Amid reports that billionaire tech investor Peter Thiel plans to donate $1.25 million to the Donald Trump campaign, many threatened to boycott PayPal, the company Thiel is famous for cofounding.
But Thiel, who gave a speech in support of Donald Trump at the Republican National Convention, does not have any current affiliation with PayPal. He left the company when it was sold to eBay in 2002 (it has since spun off). And he’s not even a major shareholder.
Boycotting Thiel’s interests, especially if you were to include investments made by venture capital firms in which he is a partner, would be much more difficult than just canceling one account. If a protester wanted to make absolutely sure that they were not directly or indirectly benefiting Thiel, they’d need to quit Facebook, avoid making transactions using credit card processor Stripe, stop listening to Spotify, carry a list of thousands of Y Combinator companies, and move somewhere other than the United States (without booking an Airbnb). Because Thiel is deeply tied to many of Silicon Valley’s most popular products:
Facebook: Thiel was the company’s first outside investor. Though he unloaded most of his Facebook stock in 2012, he’s still a major stakeholder in the company and sits on its board.

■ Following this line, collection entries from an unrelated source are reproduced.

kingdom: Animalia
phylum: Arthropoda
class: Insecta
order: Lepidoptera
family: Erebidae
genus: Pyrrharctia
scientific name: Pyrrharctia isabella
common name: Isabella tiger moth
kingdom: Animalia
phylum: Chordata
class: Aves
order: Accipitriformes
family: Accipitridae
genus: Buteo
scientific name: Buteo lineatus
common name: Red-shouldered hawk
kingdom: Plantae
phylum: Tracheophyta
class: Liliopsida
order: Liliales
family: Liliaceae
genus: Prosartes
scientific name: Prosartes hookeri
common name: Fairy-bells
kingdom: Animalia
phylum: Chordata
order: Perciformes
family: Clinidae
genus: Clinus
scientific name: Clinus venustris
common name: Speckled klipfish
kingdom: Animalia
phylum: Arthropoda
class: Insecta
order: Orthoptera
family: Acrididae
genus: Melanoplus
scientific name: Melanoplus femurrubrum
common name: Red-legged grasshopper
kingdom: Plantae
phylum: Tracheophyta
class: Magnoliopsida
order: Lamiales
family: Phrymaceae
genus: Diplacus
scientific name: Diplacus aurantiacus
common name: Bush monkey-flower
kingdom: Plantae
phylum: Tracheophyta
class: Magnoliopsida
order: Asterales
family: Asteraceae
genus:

Founders Fund companies: Founders Fund, the venture capital fund that Thiel cofounded, has invested in more than more than 150 companies. It led a $200 million round for Airbnb in 2012, and has also funded Spotify, ZocDoc, and Lyft. It has a stake in Asana, which many offices use to coordinate projects, and Stripe, a credit card processor used by Twitter, Kickstarter, Shopify, Salesforce, Lyft, Blue Apron, Adidas, OpenTable, Best Buy and “thousands of businesses.” And NPR.
Y Combinator companies: Thiel is a part-time partner at the incubator, which takes a stake in young companies in exchange for its mentorship program. Y Combinator has thousands of alumni companies. Its president, Sam Altman, has said that he will not fire Thiel[/url], and that cutting ties with opposing views leads to extremism.
Palantir: Thiel is the cofounder and chairman of the company, which has sold shares at a $20 billion valuation. Not much to boycott here, though—Palantir makes data analysis software that it sells to customers like the FBI. Which means, of course, that even if you somehow manage to avoid patronizing businesses that directly or indirectly make Thiel richer, you won’t be able to say the same for how your tax dollars are spent.